> TASK DIRECTIONS
Among the lines below, output only those between the line holding "right elbow: (323, 213)" and the line holding "root of tail: (382, 554)", inclusive, exactly as written and with no pictures.

* * *

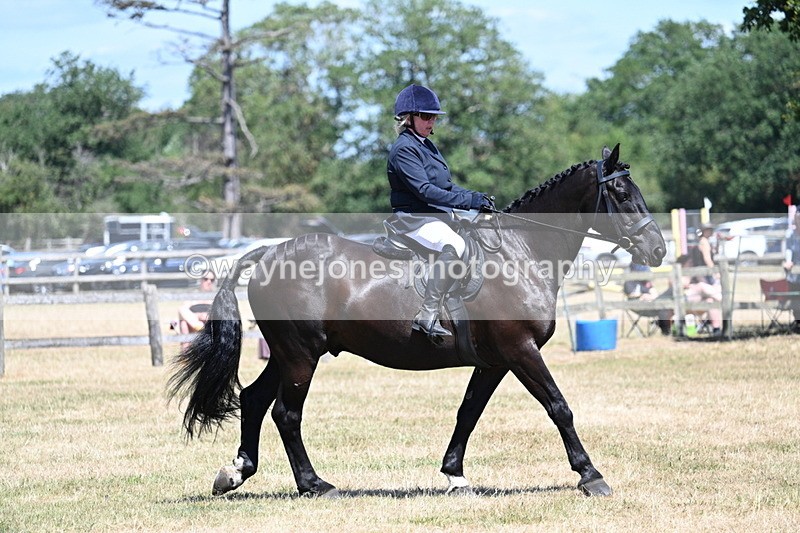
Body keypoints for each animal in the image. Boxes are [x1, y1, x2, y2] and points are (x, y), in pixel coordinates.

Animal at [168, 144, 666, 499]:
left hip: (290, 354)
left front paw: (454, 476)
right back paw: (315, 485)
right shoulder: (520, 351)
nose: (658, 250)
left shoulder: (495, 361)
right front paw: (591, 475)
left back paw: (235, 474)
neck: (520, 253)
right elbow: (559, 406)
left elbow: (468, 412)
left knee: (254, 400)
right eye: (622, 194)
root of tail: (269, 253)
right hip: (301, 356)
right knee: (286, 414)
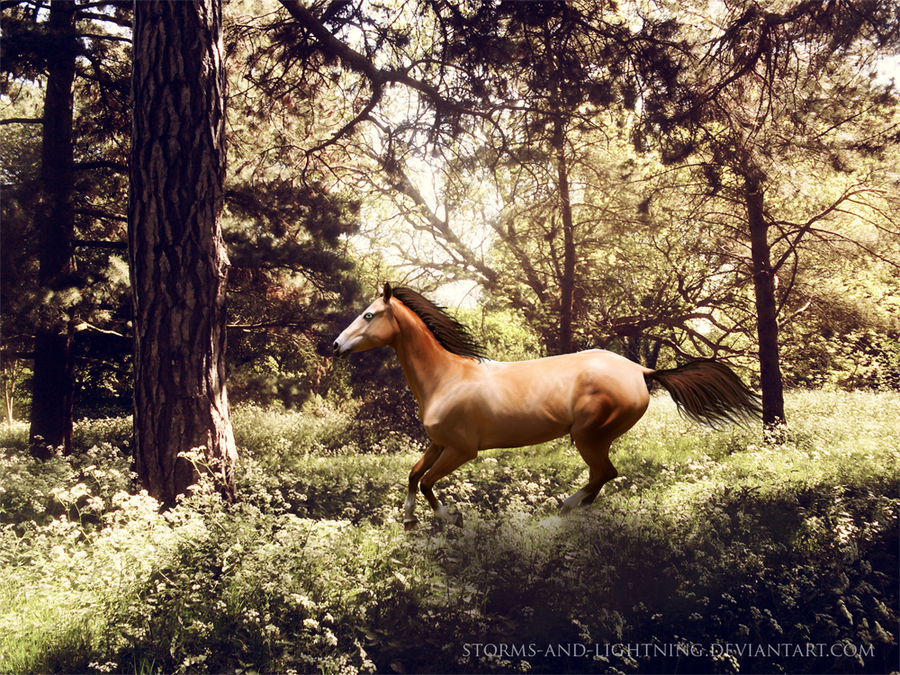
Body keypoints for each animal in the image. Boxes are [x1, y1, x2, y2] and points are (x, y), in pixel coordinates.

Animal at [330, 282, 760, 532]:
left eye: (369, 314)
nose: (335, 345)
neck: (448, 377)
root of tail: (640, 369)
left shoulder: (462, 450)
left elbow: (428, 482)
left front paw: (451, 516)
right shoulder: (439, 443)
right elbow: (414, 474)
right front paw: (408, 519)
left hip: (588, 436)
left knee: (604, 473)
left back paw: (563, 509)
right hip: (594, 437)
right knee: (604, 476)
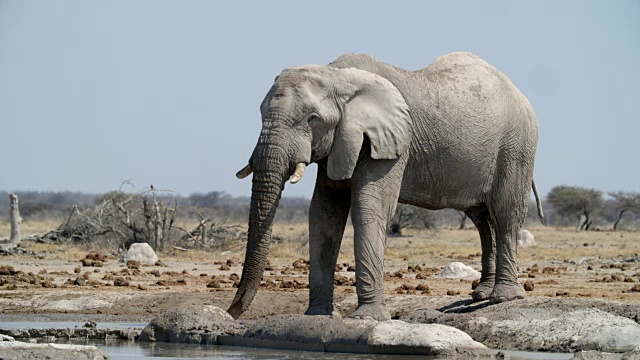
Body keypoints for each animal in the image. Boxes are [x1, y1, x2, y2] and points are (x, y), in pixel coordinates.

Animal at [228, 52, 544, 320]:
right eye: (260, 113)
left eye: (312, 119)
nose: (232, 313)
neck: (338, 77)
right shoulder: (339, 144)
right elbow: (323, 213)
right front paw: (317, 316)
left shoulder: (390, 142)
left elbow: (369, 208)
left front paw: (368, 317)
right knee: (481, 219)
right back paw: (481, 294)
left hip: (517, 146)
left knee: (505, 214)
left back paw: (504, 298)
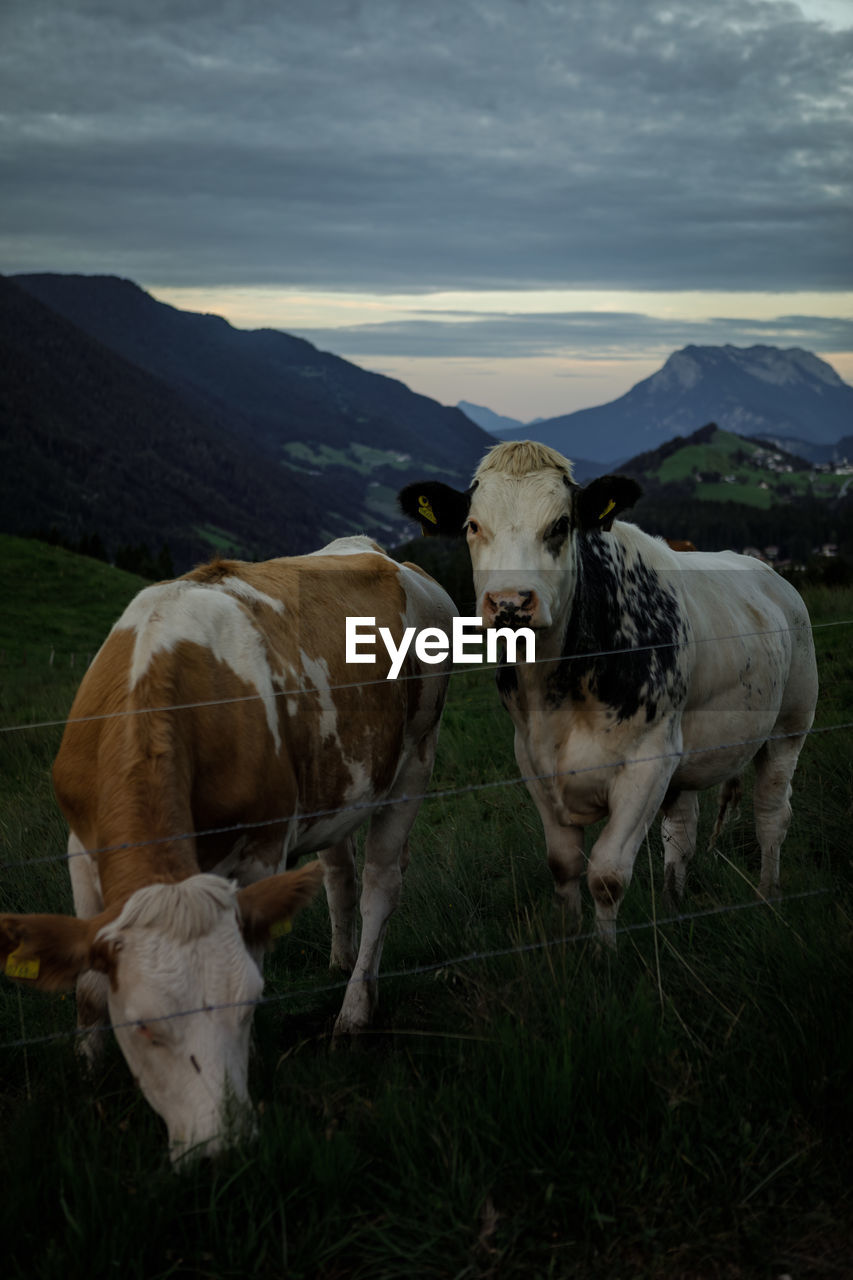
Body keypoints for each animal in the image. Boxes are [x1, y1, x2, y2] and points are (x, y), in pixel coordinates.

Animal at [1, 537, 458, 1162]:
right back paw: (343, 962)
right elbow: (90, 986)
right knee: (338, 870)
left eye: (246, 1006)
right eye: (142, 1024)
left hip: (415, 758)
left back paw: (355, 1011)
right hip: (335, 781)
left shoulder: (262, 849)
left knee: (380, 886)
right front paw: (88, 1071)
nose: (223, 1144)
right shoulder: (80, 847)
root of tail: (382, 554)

* * *

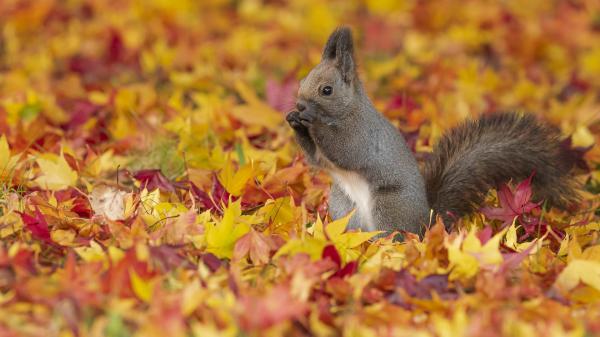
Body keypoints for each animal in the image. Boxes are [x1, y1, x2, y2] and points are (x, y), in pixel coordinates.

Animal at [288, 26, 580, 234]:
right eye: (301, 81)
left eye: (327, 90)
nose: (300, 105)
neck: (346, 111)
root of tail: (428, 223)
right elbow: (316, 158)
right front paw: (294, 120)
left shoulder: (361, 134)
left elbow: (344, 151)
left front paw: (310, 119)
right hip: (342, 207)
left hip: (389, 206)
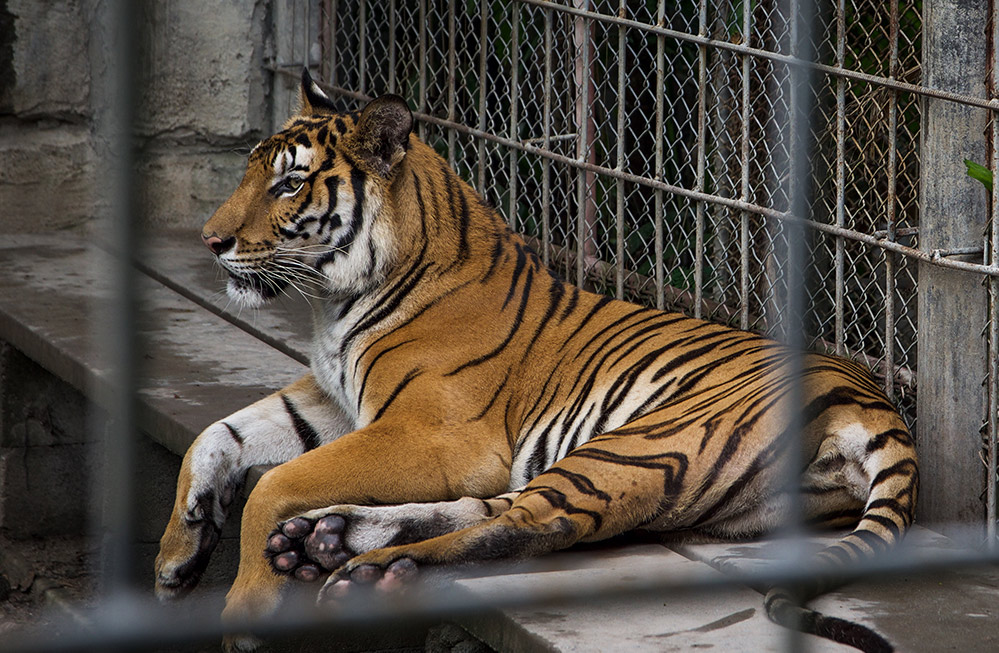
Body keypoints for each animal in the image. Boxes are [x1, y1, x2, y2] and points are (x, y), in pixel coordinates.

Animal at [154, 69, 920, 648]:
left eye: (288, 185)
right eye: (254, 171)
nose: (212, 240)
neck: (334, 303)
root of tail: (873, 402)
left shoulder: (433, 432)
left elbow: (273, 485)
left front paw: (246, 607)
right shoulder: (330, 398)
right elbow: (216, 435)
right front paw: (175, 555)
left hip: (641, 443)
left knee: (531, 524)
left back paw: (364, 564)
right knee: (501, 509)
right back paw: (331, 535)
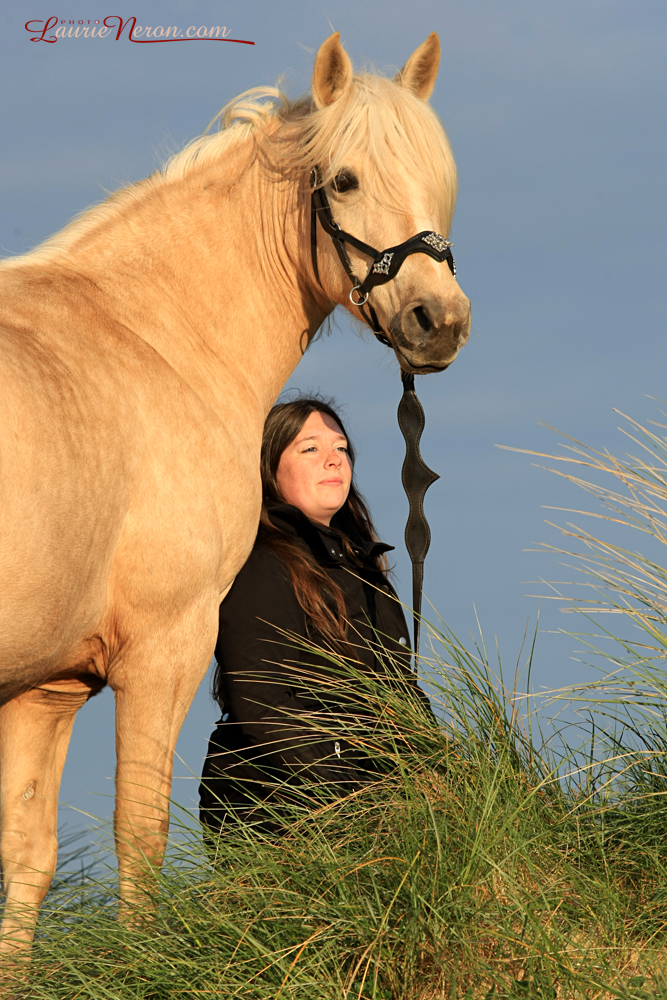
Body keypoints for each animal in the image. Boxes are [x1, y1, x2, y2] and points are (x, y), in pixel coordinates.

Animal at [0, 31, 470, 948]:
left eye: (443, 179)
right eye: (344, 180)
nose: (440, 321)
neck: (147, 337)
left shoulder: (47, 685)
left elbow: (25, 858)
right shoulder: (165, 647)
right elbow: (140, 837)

* * *

> EXERCISE OUTPUT
right elbow: (323, 213)
right front paw: (317, 316)
left shoulder: (390, 142)
left elbow: (369, 208)
left front paw: (368, 317)
right knee: (481, 219)
right back paw: (481, 294)
left hip: (517, 146)
left knee: (505, 214)
left back paw: (504, 298)
Body keypoints for each animal in the image. Boxes are [x1, y1, x2, y2] and points are (x, y), in pixel coordinates.

Animal at [1, 537, 458, 1162]:
right back paw: (343, 962)
right elbow: (90, 986)
right knee: (338, 870)
left eye: (246, 1006)
right eye: (142, 1024)
left hip: (415, 758)
left back paw: (355, 1011)
right hip: (335, 781)
left shoulder: (262, 849)
left knee: (380, 886)
right front paw: (88, 1071)
nose: (223, 1144)
right shoulder: (80, 847)
root of tail: (382, 554)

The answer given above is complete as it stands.